Week Thirty Nine: Day 4

    October 03, 2024 | Be God's Light

    Ezekiel Lies on His Side Symbolizing Siege


    Scripture: Ezekiel 4(NIV)

    1 “Now, son of man, take a block of clay, put it in front of you and draw the city of Jerusalem on it. 2 Then lay siege to it: Erect siege works against it, build a ramp up to it, set up camps against it and put battering rams around it. 3 Then take an iron pan, place it as an iron wall between you and the city and turn your face toward it. It will be under siege, and you shall besiege it. This will be a sign to the people of Israel.

    4 “Then lie on your left side and put the sin of the people of Israel upon yourself. You are to bear their sin for the number of days you lie on your side. 5 I have assigned you the same number of days as the years of their sin. So for 390 days you will bear the sin of the people of Israel.

    6 “After you have finished this, lie down again, this time on your right side, and bear the sin of the people of Judah. I have assigned you 40 days, a day for each year. 7 Turn your face toward the siege of Jerusalem and with bared arm prophesy against her. 8 I will tie you up with ropes so that you cannot turn from one side to the other until you have finished the days of your siege.

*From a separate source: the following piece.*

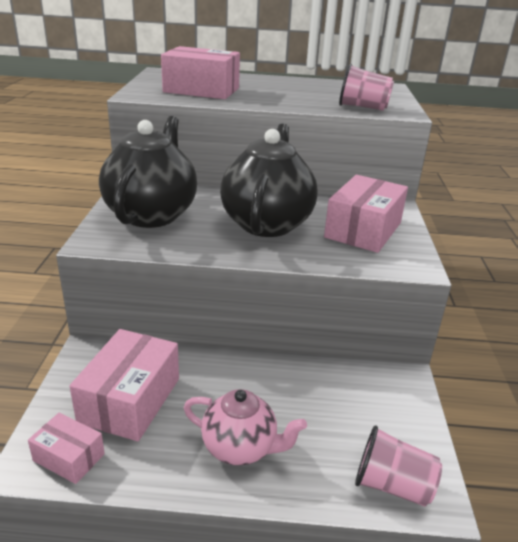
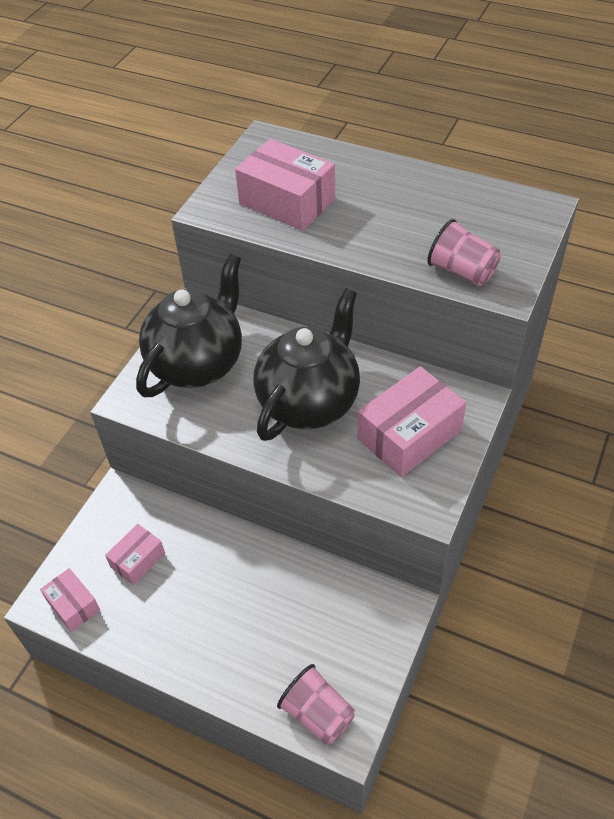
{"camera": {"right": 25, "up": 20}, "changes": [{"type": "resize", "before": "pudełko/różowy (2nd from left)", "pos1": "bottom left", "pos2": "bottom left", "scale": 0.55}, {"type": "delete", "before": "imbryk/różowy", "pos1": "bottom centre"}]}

    9 “Take wheat and barley, beans and lentils, millet and spelt; put them in a storage jar and use them to make bread for yourself. You are to eat it during the 390 days you lie on your side. 10 Weigh out twenty shekels of food to eat each day and eat it at set times. 11 Also measure out a sixth of a hin of water and drink it at set times. 12 Eat the food as you would a loaf of barley bread; bake it in the sight of the people, using human excrement for fuel.” 13 The Lord said, “In this way the people of Israel will eat defiled food among the nations where I will drive them.”

    14 Then I said, “Not so, Sovereign Lord! I have never defiled myself. From my youth until now I have never eaten anything found dead or torn by wild animals. No impure meat has ever entered my mouth.”

    15 “Very well,” he said, “I will let you bake your bread over cow dung instead of human excrement.”

    16 He then said to me: “Son of man, I am about to cut off the food supply in Jerusalem. The people will eat rationed food in anxiety and drink rationed water in despair, 17 for food and water will be scarce. They will be appalled at the sight of each other and will waste away because of their sin.


    Devotional

    When my brother Dave and I were kids, we had hundreds of gray and green plastic army men. We would reenact WWII, setting up the troops on the opposite side of the family room, constructing walls and barriers from Legos and Lincoln Logs. Then with the excess Legos, we would launch missiles at the enemy. The room was a snowstorm of flying plastic.

    Ezekiel’s dramatic demonstration was much more than boyhood games. Recall that the Babylonian empire attacked Judah and took exiles from there back to Babylon in three waves over more than twenty years. This enduring illustration took place before the final siege of Jerusalem by the Babylonians.

    The people of Jerusalem were being dramatically warned. The coming siege would be inevitable. The long decades of exile would be inescapable. The food and water rations would be intolerable. The final sentence says it all: “They will be appalled at the sight of each other and will waste away because of their sin.”

    Søren Kierkegaard said, "Life can only be understood backwards, but it must be lived forwards.” It’s easy to look at the people of Jerusalem and ask why they didn’t listen to all these warnings from God and His prophets. But we are looking at their situation through the backwards lens of history.

    We ourselves live in the present, with a history that has brought us to today. But we must live our lives forwards, one step at a time, one day at a time. If God were to send a prophet to do a dramatic presentation of your future, what might that look like? What warnings would the Lord give you? What would the person sent to demonstrate it do or say?

    More importantly, how would you respond? Would you change? Will you?


    Poem

    O, The Strange Way Of Prophets

    You see him there, playing with mud and with clay
    A stick imprinting pictures on brick?
    Now laying on ground for great number of days?
    And this is the one God has picked?

    Now he’s tied up in knots lying on his right side
    With tears crying for our great city?
    O, the strange way of prophets who live in our land
    Are they not the ones whom we should pity?

    And now he’s concocting a very strange flour?
    And now he is baking some bread?
    He’s eating while lying there down on the ground
    And speaking strong words of great dread!

    O, the strange way of prophets God sends to our land
    God’s foolishness full on display!